Cho understands the deep nostalgia and longing Chinese Americans have for Chinese bakery treats, like classic egg tarts and fluffy Malay cake. She writes, "I discovered that the recipes that resonated most with my readers were the ones that connected them to a flavor from their childhood… These recipes are hard to come by, and if anything exists, it's via a few untrustworthy web links. I wanted to change that and share a collection of thoughtful, well-tested recipes dedicated to my beloved Chinese bakeries and cafes."
Among these recipes is a guide to mooncakes, in which she explores and shares different methods for making these delights at home.

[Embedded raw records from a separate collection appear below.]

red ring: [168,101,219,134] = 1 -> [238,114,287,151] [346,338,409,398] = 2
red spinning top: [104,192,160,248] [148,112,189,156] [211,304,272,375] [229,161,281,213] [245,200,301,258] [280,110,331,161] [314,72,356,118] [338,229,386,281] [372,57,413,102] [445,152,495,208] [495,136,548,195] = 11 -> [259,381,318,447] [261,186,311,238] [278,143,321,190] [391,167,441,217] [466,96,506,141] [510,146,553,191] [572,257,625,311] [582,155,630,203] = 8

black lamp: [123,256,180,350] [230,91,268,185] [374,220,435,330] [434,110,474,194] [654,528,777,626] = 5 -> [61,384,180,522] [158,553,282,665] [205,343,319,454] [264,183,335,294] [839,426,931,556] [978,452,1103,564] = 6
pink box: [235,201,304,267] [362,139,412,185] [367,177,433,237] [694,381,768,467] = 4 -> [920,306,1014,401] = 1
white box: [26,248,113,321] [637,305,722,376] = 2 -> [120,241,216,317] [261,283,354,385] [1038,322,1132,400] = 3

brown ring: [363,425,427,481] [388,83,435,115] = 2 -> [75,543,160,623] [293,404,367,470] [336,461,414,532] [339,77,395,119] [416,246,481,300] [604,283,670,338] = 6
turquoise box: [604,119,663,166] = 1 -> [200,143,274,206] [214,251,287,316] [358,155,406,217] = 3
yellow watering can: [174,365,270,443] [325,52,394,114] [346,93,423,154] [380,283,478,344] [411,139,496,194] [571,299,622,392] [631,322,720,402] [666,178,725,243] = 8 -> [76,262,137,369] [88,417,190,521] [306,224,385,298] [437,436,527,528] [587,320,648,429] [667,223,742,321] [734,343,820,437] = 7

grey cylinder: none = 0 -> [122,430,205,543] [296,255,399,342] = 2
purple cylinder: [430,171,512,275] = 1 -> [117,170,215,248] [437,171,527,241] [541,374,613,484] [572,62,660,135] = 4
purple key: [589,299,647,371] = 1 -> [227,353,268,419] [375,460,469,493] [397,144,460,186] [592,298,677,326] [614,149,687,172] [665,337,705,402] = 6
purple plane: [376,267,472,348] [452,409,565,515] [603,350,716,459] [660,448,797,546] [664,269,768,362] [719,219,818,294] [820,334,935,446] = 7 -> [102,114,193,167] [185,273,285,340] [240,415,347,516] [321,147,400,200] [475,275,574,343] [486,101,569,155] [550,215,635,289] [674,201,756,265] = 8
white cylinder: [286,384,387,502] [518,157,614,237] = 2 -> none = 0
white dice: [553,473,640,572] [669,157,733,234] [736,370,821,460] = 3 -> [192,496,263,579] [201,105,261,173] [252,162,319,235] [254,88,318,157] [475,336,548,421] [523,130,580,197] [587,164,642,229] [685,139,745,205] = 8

Wanting to develop an easy mooncake recipe that didn't require a special trip to an Asian supermarket, Cho consulted her mother. Together, they came up with a mooncake inspired by a traditional mixed nut and ham filling: Encased in a soft, chewy crust is a combination of coarsely ground pistachios, fragrant honey, and a generous sprinkling of salt. These may not be the traditional mooncakes of my childhood, but they're perfect for creating new traditions of my own as I look up to the moon-the same moon my family is gazing at, 16 hours away.